Speaker:        Ioannis Demertzis
                University of Maryland

Title:          "Revisiting Searchable Encryption: New Improved
                 Constructions and Research Challenges"

Date:           Monday, 12 November 2018

Time:           4:00pm - 5:00pm

Venue:          Lecture Theater F (near lifts 25/26), HKUST

Abstract:

Searchable encryption (SE) allows a client to outsource a dataset to an
untrusted server while enabling the server to answer keyword queries in a
private manner. Since the first work by Song et al. in 2000, various
dimensions of the problem have been studied, such as security, dynamism
(supporting updates), parallelism, the size of the index, read efficiency
(the number of additional memory locations that the server reads per
result item), locality (the number of non-continues read that the search
algorithm performs) and expressiveness (allowing more expressive query
types, such as boolean, range queries etc.). Recently, scaling SE to big
data using external memory (HDD/SSD drives) became feasible, as new
schemes with low locality were proposed. In this talk we present our
following two works in this area; (i) the most efficient in practice
locality-aware SE (12x faster than in-memory and 577x faster than
in-external memory state-of-the-art SE schemes) (SIGMOD 2017) and (ii) our
recent linear-space SE scheme with constant locality and sublogarithmic
read efficiency (CRYPTO 2018). Finally, we present our own view on what
the future of research on SE could be by proposing new challenges and
research opportunities.


********************
Biography:

Ioannis Demertzis is a PhD student in the ECE department at the University
of Maryland working under the supervision of Prof. C. Papamanthou.

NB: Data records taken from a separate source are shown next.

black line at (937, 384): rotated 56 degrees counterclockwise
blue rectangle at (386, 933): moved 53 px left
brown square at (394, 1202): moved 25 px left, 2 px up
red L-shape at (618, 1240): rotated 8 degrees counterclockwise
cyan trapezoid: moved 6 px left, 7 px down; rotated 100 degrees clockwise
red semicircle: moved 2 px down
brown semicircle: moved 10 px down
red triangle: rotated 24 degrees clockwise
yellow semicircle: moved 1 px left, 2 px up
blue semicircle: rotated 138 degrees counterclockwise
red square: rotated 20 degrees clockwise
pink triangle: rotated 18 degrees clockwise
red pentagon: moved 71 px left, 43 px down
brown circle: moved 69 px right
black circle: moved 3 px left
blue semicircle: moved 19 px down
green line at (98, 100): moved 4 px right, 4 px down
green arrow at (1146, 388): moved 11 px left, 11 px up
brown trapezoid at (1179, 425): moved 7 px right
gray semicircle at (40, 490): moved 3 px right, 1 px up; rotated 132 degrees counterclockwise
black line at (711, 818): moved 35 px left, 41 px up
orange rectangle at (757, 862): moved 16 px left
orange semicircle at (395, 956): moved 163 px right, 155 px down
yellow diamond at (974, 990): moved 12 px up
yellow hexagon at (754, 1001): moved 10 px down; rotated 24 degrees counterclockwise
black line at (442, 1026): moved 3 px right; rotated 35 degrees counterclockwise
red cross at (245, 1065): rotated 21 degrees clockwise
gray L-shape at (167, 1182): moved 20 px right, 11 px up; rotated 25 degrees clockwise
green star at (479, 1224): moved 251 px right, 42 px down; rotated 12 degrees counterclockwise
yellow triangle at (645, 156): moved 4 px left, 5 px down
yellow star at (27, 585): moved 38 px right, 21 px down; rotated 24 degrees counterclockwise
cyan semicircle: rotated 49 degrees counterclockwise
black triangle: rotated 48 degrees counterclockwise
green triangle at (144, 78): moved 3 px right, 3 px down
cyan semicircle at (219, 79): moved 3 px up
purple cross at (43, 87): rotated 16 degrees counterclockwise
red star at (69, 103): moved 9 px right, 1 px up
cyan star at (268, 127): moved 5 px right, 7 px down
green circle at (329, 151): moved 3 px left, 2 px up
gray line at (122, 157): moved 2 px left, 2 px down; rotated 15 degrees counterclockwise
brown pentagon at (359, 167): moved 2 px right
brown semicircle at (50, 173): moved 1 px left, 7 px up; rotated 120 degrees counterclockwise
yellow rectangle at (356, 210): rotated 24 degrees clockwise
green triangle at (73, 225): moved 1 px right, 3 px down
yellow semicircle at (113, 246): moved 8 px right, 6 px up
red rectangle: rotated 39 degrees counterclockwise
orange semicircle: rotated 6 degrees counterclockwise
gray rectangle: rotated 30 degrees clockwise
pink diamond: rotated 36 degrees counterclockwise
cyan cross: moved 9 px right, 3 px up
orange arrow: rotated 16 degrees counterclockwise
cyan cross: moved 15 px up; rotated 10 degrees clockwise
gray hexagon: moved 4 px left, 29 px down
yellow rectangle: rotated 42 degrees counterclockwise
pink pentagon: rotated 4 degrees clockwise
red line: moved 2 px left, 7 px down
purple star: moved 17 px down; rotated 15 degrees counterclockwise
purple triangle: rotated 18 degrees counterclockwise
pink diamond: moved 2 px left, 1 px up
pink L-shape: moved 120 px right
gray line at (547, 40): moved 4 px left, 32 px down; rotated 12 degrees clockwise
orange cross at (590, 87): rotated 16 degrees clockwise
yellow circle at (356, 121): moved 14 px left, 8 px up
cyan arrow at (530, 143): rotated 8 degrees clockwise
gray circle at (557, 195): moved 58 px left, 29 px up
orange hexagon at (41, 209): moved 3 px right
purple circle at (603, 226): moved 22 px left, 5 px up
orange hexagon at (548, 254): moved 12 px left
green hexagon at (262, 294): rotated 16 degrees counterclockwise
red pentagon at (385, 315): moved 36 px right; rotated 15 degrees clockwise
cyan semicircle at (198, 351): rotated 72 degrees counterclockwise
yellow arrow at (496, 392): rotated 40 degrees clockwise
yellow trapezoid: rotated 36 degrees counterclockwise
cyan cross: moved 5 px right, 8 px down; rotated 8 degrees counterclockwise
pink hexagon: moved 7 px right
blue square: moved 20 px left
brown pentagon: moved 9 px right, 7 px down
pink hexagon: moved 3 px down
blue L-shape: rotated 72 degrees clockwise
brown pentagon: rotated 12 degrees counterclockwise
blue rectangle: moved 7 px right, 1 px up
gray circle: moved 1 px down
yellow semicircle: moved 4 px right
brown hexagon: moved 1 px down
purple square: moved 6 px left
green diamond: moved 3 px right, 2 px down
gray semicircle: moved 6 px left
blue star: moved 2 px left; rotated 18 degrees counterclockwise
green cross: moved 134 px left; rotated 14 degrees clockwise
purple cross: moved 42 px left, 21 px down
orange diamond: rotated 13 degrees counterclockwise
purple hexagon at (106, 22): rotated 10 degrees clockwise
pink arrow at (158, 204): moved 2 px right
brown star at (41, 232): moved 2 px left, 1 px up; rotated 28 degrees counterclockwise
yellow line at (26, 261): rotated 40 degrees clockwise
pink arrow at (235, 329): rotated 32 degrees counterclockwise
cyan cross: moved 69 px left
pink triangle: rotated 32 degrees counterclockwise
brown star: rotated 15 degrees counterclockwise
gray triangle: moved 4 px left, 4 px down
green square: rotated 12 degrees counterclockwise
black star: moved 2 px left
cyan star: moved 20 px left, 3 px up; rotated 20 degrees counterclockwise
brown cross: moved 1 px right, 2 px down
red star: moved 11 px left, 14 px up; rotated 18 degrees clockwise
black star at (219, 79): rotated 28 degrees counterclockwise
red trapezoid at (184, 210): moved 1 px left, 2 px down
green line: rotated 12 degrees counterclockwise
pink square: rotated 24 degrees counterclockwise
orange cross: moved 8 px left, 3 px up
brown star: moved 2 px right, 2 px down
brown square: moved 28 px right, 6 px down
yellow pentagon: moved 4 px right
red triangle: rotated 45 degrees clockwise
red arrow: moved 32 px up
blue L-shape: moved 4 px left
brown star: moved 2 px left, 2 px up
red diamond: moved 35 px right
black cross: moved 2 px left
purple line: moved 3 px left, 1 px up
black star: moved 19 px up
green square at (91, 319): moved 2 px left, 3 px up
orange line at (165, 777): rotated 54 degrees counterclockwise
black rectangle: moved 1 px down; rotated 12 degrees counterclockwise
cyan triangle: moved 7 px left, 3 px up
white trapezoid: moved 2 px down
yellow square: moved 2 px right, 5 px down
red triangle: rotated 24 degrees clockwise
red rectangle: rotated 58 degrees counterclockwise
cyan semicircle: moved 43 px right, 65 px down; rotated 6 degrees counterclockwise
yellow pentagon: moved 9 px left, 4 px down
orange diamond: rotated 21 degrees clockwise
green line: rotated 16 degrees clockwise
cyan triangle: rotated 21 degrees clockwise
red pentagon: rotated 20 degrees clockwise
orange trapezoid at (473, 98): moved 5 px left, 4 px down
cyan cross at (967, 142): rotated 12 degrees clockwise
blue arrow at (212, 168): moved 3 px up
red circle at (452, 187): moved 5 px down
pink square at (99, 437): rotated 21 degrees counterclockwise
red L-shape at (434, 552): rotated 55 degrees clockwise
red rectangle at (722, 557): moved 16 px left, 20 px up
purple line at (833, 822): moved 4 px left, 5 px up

Ioannis
received his ECE Diploma and M.Sc at the Technical University of Crete,
under the supervision of Professor M. Garofalakis. He is the recipient of
a Symantec Research Labs Graduate Fellowship, a Clark School of
Engineering Distinguished Graduate Fellowship, and a Limmat Stiftung Award
of Academic Excellence. Ioannis has been a research intern at the Crypto
Group of Visa Research, and the Research Labs of Symantec. His research
focus is on applied cryptography, cloud & database security, query
processing over encrypted data, searchable encryption, oblivious RAMs.